Вкус ужаса: Коллекция страха. Книга I - Гелб Джефф. Страница 70

Но я не мог больше слышать и выносить эти звуки, я вышел в ночь, к ней.

Герр Вольфрам бросился за мной и схватил за руку.

— Вернитесь в дом! Бога ради, не ходите за ней, вернитесь в дом!

Элиза уже кричала. Я не мог вернуться. Стряхнув руку Вольфрама, я зашагал в сторону кладбища. Поначалу я думал, что Уолтер отстанет, но обернувшись, я увидел, что в дом он возвращался только за мушкетом. Сперва мне показалось, что он начнет угрожать мне оружием, но вместо угрозы он сказал:

— Возьмите! — И протянул мушкет мне.

— Я не собираюсь никого убивать! Я лишь хочу вырвать Элизу из лап этого англичанина! — Я чувствовал себя вполне героически.

— Она не пойдет, поверьте. Прошу, возьмите мушкет! Вы хороший человек. Я не хочу, чтобы вы пострадали.

Я отмахнулся и зашагал дальше. Уолтер запыхался, сказывался его возраст, но он прилагал все усилия, чтобы держаться наравне со мной. Он даже пытался говорить — в перерывах между попытками отдышаться, — но разобрать его слова на ходу было сложно.

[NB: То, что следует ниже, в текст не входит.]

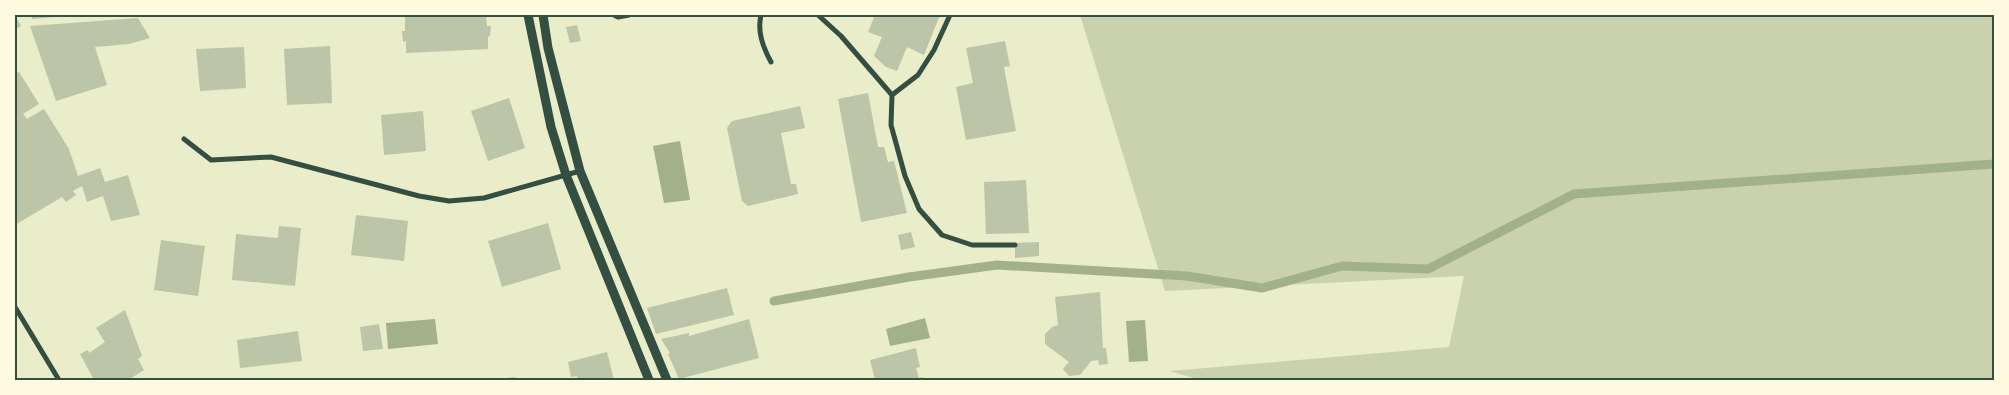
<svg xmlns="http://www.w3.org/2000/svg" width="2009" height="395" font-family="Jost,sans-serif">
<rect width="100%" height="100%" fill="#e9edc9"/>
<polygon fill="#cad2ad" points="1080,15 1994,15 1994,380 1200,380 1170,371 1449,347 1464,276 1165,291"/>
<g fill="#a3b18a">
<polygon points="680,141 690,200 664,203 653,146"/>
<polygon points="925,318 930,338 890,346 886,329"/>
<polygon points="435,319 438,344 388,349 386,323"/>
<polygon points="1145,320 1148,361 1129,362 1126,321"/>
</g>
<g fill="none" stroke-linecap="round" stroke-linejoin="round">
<polyline stroke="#a3b18a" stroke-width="9" points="774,301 909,277 997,265 1187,276 1262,288 1342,266 1428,269 1574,194 1994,164"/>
</g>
<g fill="#bcc5a7">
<polygon points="15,15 21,26 15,30"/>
<polygon points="31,15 66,15 66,16 32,19"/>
<polygon points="405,15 486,15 487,26 491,26 490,36 488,37 488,49 406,53 406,41 403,42 402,31 405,31"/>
<polygon points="875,15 940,15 924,55 907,47 897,71 886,67 874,56 882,37 868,32"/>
<polygon points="138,18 150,38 129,44 95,47 107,85 56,101 30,26"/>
<polygon points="577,25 581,41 570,43 566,27"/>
<polygon points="1005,41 1010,66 1004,67 1016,131 966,140 956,87 973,83 966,48"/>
<polygon points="330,46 332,103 287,105 284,49"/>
<polygon points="244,47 246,88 200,91 196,49"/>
<polygon points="19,72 39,104 23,114 27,119 44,109 69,149 78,176 100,168 105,182 128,175 140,215 111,221 103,196 87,202 82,186 73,191 76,195 66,202 62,197 15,225 15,73"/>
<polygon points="868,93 878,147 884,147 888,162 894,161 907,213 861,222 838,99"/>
<polygon points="509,98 525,148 488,161 471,111"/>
<polygon points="800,106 805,128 781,133 791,184 796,184 798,194 748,206 742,201 727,128 732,121"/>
<polygon points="423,111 426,151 384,155 381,115"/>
<polygon points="1026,180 1029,233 986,234 984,182"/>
<polygon points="356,215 408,221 404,261 351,255"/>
<polygon points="548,223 561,269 502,287 488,241"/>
<polygon points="279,226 301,228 295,286 232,280 236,234 278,238"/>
<polygon points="911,232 915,247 901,250 898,235"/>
<polygon points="161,240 205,246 198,296 154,290"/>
<polygon points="1039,242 1039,256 1015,258 1015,243"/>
<polygon points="727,288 734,315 656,334 647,308"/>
<polygon points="1100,292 1103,348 1106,348 1108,364 1099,365 1098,360 1091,361 1080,375 1069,376 1063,369 1069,362 1045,344 1045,334 1052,327 1058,325 1055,297"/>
<polygon points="125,310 142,356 138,359 144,370 128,380 94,380 80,354 88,350 89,353 105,342 96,328"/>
<polygon points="749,319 759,358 679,379 668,354 670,353 661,339 689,333 689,336"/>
<polygon points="379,324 383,349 363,351 360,327"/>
<polygon points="298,331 302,361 240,368 237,340"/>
<polygon points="916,348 920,367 916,368 919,378 923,377 924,380 875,380 870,360"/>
<polygon points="607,352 614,380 578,380 577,376 571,377 568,362"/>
<polygon points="515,377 516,380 498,380 498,379"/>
</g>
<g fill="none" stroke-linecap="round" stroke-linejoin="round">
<g stroke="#344e41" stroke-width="5">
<polyline points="614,15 618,17 629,15"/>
<path d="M761 15C757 32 763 47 771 62"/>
<polyline points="818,15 841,36 892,95"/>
<polyline points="950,15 934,50 918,75 892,95 891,125 905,176 919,209 942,235 972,245 1015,245"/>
<polyline points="184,139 211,160 271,157 419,196 449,201 484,198 580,171"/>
<polyline points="15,307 59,380"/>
</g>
<g stroke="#344e41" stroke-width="9">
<polyline points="528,15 551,127 566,175 649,380"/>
<polyline points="543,15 548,48 580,171 667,380"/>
</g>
</g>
<rect width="2009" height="395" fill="none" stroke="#fefae0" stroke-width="32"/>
<rect x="16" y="16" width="1977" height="363" fill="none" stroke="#344e41" stroke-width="2"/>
</svg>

— Она больна… С ней это всю жизнь… Что я знал? Я любил ее… хотел, чтобы она была счастлива…

— Не похоже на то, что сейчас она счастлива, — заметил я.

— Это не то, что выдумаете… Это то, но это не то… Боже, прошу вас, давайте вернемся в дом!

— Я же сказал, нет! Я не позволю ее изнасиловать!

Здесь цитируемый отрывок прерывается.